The point is not to argue abortion, but to demonstrate a central tenet of postmodern political discourse: Statistics needn’t be true, just powerful, repeatable, and serve “the revolution.” Cite early, cite often, and your narrative becomes Truth.
But enough digression — back to Moby: he talks about God. God?? Why bring God into it? Postmodernism despises religion, with its foundation in absolute truth and moral certainty. But God can be useful, even to the postmodernist, as long as he is judging the hypocrites. God’s OK with Janet’s breast, but not OK with dead Iraqis, because Moby’s OK with Janet’s breast, and not OK with Iraq. Change the rules — suggest that God might be OK with liberating folks from tyranny and torture — and watch God get thrown overboard like yesterday’s lunch meat.
The last issue — the issue that really got me going on this rail — has nothing to do with Moby, and everything to do with the old-line media: context. There isn’t any. None. Nada. I checked the entire Soundlife section, and there’s not one word written about Moby anywhere else. Nor anywhere else in the paper. No concert in the area, no discourse about his musical evolution from rave to techno to crunch metal to ambient, no byline revealing who thought this quote worthy of citing — no nothing. The quote just sits there, a gratuitous sop to latte liberals, reinforcing their smug assuredness that All The Right People think just as they do. This is what passes for journalism when their are no facts, no truth, no certainty other than my own opinion and the will to power.
I remember hearing an NPR interview on some abortion controversy — perhaps a court ruling — a few years back.

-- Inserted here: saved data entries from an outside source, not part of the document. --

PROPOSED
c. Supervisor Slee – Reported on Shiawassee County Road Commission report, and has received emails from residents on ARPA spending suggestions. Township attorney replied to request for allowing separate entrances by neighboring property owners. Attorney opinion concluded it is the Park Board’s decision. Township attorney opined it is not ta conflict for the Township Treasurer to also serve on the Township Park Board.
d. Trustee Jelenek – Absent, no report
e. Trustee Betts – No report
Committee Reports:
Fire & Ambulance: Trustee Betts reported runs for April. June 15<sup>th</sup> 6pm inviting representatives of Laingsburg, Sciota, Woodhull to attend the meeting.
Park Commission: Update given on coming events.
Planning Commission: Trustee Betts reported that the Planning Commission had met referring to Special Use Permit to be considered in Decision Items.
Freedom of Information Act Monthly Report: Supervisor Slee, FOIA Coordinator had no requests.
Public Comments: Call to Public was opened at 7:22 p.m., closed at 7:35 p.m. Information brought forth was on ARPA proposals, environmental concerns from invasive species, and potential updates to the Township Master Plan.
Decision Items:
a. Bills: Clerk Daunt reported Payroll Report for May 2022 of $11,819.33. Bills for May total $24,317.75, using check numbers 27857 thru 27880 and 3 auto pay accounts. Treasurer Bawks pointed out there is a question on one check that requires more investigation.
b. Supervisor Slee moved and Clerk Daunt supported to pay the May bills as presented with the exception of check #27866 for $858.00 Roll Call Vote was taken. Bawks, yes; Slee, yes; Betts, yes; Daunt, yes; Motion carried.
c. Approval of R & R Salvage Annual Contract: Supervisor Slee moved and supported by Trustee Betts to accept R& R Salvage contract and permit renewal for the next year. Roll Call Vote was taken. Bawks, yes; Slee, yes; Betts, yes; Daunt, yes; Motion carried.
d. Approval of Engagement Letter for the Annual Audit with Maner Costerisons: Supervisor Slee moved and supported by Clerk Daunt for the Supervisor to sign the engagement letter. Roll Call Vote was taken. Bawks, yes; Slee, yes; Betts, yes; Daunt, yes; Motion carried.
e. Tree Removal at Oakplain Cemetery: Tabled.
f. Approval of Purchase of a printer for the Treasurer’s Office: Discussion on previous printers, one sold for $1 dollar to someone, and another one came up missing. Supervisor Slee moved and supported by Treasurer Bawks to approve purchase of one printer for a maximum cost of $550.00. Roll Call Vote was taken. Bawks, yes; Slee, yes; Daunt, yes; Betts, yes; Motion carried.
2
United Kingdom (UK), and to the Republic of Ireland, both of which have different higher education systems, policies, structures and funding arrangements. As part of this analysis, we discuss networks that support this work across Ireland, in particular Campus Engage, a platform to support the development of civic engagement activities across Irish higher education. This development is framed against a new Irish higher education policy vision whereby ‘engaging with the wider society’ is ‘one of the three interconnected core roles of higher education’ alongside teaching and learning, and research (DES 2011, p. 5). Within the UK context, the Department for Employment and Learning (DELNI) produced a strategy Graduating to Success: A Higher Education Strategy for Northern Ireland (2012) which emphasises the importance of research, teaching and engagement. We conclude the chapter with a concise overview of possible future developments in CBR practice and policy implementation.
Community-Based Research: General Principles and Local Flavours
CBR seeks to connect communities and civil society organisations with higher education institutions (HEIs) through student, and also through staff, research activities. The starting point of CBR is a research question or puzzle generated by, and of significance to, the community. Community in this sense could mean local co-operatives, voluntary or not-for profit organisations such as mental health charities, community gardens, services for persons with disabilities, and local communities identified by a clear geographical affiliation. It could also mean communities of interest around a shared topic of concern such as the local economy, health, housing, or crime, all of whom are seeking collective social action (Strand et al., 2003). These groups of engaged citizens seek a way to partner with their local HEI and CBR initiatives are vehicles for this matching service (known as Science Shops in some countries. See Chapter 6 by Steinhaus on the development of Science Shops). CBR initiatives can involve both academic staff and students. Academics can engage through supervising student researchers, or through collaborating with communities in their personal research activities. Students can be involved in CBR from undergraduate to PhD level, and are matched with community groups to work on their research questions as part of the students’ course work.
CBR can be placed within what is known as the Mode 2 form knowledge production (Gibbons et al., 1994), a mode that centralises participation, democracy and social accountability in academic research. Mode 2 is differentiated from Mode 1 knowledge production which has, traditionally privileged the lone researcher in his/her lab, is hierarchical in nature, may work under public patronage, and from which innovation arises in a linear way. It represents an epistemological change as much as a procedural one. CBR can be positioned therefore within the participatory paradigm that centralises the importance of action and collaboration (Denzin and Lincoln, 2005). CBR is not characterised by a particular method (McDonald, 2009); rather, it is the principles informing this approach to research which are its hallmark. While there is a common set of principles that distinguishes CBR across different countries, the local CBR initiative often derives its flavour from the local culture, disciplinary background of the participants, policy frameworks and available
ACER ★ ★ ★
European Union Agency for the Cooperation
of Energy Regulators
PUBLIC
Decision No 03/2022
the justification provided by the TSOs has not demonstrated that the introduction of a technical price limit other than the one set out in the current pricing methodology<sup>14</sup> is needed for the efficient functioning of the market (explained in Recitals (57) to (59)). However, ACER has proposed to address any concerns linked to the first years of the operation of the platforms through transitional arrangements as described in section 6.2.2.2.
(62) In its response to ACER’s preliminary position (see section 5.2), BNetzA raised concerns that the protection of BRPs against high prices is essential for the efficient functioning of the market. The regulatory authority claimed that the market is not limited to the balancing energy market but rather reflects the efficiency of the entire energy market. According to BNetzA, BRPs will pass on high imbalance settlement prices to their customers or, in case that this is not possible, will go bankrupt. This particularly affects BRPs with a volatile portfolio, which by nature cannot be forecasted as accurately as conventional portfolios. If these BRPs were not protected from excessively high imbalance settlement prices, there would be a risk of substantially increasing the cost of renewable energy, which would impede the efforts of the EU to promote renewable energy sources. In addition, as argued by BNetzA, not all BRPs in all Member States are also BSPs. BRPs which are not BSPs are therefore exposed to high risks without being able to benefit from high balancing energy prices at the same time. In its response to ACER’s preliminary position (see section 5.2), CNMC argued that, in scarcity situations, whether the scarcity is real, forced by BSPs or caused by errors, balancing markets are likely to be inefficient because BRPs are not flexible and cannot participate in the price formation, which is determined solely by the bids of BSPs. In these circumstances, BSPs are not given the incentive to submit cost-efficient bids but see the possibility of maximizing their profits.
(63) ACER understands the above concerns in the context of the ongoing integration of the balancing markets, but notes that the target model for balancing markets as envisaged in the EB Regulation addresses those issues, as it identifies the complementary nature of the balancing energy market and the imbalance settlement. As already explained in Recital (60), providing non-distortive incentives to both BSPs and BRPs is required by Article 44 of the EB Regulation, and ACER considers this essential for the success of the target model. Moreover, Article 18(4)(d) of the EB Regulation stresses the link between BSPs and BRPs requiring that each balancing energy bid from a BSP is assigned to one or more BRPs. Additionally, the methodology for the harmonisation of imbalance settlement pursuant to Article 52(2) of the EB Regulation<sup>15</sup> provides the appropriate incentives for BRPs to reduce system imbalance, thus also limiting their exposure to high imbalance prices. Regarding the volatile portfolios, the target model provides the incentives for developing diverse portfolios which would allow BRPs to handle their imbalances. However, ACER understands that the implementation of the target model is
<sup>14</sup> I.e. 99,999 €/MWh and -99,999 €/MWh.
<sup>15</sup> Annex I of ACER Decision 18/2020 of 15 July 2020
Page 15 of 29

In a 60-second spot, Maura Liasson — or was it Cokie Roberts? — sympathetically interviewed a pro-choice spokeswoman, who gave her pitch about how reasonable it was, how woman’s rights and fairness were preserved, and so forth. All very smooth and polished, taking up nearly 40 seconds of the spot. Then, to “balance” the report, the interviewer read a quote from a pro-life spokesman — a man, by contrast — which sounded shrill and judgmental. No conclusions were drawn, of course: none were necessary.
Context. It’s everything. Stripped of context, vacuous words and self-important foolishness take on a gravity and value not inherently theirs: the frivolous becomes profound. Marshall McLuhan was right: the medium is the message, and the medium is lost, hopelessly so. When truth is discarded, the vehicle drives the driver, and what’s to keep you out of the ditch? As Moby would say, “It’s a simple question. And I think the answer would be pretty clear.”